The CS marketing person is going to be someone who looks at data, builds content, distributes that content across the user base in programmatic ways. That would be the other type of role I would think about very early, that way you just build a foundation of scale from the beginning and rather than having to hire six - eight CSMs to solve all problems.
Lyndsay So those early CSMs can be more productive if they have customer support in place and working and customer marketing in places working.
What to look for in early customer success hires
John Yes. When we think about those early people and what you’re looking for, it's really about learning and building.
When it comes to initial customer success hires, you're looking for someone who’s a builder, someone who has clearly been able to show that in their previous roles, they've been able to identify things aren't working properly, can build a process, can build a workflow, can build a new system. Someone who's process driven, who's very adaptable.
They’re doing lots of different things. You want someone who's a great listener, good at doing customer discovery and problem-solving because these are your most early people interacting with customers and you want them to be able to uncover the deeper problems customers are having.
That knowledge should then get recycled back into how we tell the value story to customers and prospects.

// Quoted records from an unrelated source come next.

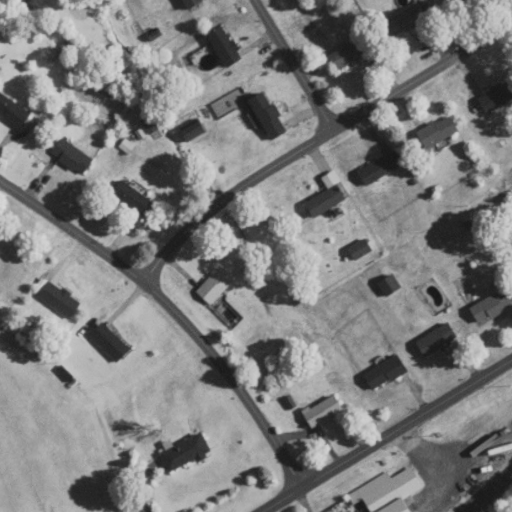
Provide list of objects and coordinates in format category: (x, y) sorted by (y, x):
building: (454, 0)
building: (191, 3)
building: (405, 21)
building: (225, 47)
building: (347, 55)
road: (295, 66)
building: (497, 97)
building: (12, 111)
building: (268, 116)
building: (152, 127)
building: (193, 132)
building: (438, 132)
road: (321, 142)
building: (72, 157)
building: (378, 169)
building: (327, 197)
building: (132, 198)
building: (360, 250)
building: (390, 285)
building: (216, 286)
building: (58, 299)
building: (491, 307)
road: (173, 312)
building: (437, 340)
building: (110, 343)
building: (386, 373)
building: (324, 412)
road: (390, 438)
building: (185, 452)
road: (142, 491)
building: (388, 492)
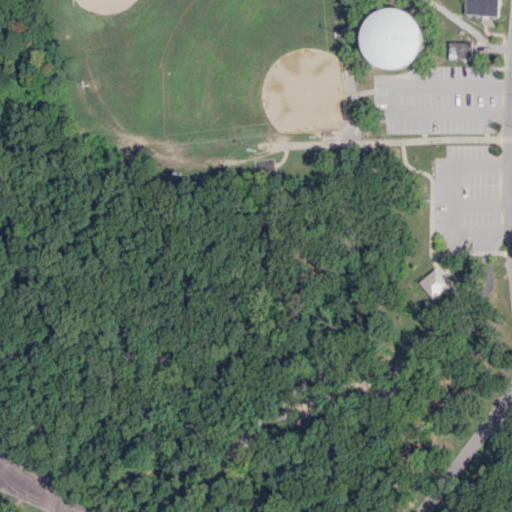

Early hires need to include someone who's a really good verbal and written communicator. You're going to be trying to build scale programs and from the start that probably means documentation, documenting best practices and use cases for customers that you can go share with them at scale.
Again, often the above might be handled by one individual playing a broader role that builds a recipe for who a successful customer is, what makes them successful and how the business needs to orient itself to capture and retain more of those customers.
Lyndsay Okay, great. And so just to round out how people should think about hires at this early stage, once you have customer support all set and you have customer marketing all set, what seniority level should those early customer success hires be?
John At the start you could take it one or two ways. So one, you're going to want someone who is willing enough to get their hands dirty and play lots of different roles. For that reason you don't need a VP of customer success straight out of the gate who's maybe not willing to do all of that range of motions. It could be someone who is earlier in their career just to get the zero to 0.5 off the ground.
Beyond that particularly as it relates to the tech touch motion and once you've got foundations in place, having a leader who's been there and done it before to help you then scale that team out once you are beyond a couple people is going to be really important.
For the first couple you're probably okay on the more junior side, beyond that, start to think about a more senior person who can then go scale that out.
For any net-new function you’re creating I like to have someone who’s “seen the movie before” - if you as a leader have that relevant expertise you might be able to afford to go more junior, but if it's a domain where you don’t have any knowledge then I’d lean more experienced. Once you’ve got the experienced individual you can hire more junior profiles thereafter.